Local projects often find that overcoming divisions and disagreements is central to their success, and they provide many examples of how to do just that. Sometimes local folks may simply ignore what they disagree about, sometimes they may explicitly call a truce up front. But however they do it, in successful local community projects people find a way to set aside their differences in the interest of accomplishing a shared goal.

If you end up working on a committee to pass a local bond measure to repair roads and bridges, and if your fellow committee members and you are aware that some of you are on the "other side" in terms of state or national politics, committee members may be jolted by some pretty significant cognitive dissonance. If you discover each other to be friendly, community spirited, well intentioned, and capable, you may, in spite of underlying anger and frustration, make the connection and understand that the people you're feeling hostility toward in the abstract are these very same people in the flesh. Hostility makes less and less sense as people work together on shared goals. Cooperation breeds cooperation by replacing hostility with growing trust in a virtuous cycle.

If, after the successful conclusion of your bond campaign to repair roads and bridges, you begin to respectfully voice your concerns about climate, including the dangers and opportunities the climate crisis brings to the community, you are much more likely to find people willing to listen and consider what you have to say. Want your views to be treated with respect? Start by showing respect for the community's desire for decent roads and safe bridges. Don't patronize those desires as a side issue to what is "really important." Show respect to get respect, and show respect by joining in, becoming part of the flow of your community.
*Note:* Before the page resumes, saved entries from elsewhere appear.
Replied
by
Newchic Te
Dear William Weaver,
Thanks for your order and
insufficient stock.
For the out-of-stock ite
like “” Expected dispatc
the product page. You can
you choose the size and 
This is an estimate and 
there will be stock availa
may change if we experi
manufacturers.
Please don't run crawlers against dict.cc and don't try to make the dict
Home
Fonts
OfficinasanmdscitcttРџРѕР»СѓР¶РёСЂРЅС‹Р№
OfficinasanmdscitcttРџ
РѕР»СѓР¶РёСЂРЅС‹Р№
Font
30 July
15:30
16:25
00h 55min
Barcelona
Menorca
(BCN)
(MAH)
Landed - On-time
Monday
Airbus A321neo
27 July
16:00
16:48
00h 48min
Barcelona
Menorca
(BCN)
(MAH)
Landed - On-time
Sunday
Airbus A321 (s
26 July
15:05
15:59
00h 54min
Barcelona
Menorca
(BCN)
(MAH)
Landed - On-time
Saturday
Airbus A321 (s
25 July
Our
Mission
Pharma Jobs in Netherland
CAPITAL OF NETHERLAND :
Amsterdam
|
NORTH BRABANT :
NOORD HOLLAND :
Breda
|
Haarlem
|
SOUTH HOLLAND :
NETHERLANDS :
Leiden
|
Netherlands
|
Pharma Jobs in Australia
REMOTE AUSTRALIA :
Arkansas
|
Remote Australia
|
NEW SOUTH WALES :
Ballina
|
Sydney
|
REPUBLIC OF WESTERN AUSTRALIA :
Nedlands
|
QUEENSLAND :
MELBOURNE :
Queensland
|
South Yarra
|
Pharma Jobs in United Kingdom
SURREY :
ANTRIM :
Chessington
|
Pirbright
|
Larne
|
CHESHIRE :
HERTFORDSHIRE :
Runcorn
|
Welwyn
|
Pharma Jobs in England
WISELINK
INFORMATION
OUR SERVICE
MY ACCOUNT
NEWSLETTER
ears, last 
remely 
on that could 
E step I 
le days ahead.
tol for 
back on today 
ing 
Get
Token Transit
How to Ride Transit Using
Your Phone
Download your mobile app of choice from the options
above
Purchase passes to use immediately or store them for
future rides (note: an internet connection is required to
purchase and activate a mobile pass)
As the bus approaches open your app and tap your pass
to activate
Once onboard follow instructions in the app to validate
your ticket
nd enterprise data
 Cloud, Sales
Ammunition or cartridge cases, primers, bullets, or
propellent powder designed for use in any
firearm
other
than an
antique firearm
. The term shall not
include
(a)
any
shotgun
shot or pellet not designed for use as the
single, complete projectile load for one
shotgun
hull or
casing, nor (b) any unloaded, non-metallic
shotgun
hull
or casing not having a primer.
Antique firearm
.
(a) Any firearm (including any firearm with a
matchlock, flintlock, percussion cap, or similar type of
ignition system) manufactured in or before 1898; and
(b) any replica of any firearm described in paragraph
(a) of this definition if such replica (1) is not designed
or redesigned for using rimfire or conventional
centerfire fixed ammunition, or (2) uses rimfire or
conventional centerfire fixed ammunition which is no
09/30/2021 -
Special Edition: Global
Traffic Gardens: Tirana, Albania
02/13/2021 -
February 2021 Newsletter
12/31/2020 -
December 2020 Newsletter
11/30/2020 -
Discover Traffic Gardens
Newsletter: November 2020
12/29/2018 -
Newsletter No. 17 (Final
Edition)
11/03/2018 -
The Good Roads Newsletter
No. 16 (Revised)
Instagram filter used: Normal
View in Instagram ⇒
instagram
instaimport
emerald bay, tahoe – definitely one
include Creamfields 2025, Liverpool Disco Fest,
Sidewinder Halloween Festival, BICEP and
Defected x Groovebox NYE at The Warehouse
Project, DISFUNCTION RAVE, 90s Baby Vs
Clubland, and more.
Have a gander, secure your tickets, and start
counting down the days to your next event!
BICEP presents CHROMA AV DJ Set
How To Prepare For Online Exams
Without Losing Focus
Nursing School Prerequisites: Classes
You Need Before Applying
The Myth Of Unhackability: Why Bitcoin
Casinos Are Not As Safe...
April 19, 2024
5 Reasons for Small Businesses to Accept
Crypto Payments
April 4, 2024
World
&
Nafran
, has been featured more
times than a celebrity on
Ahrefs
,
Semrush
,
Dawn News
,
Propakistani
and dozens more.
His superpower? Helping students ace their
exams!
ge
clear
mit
Local Initiatives Are Vital

Millions may be engaged on a local level, but their efforts never make the Network News. As a result, we miss, never have the opportunity to be inspired by, all the good and successful work already being done. It is only natural, as a consequence, to fail to appreciate the potential to greatly increase the change accomplished locally.

Many people, particularly those of a more conservative view, see advantages to maximizing the amount of problem solving done at a local level. But that view is actually redundant. Local initiatives are vital to local communities because nobody else will secure their futures. State and federal governments won't be up to the task. If communities are to have a positive future, they will need to build it by local effort... we must save ourselves.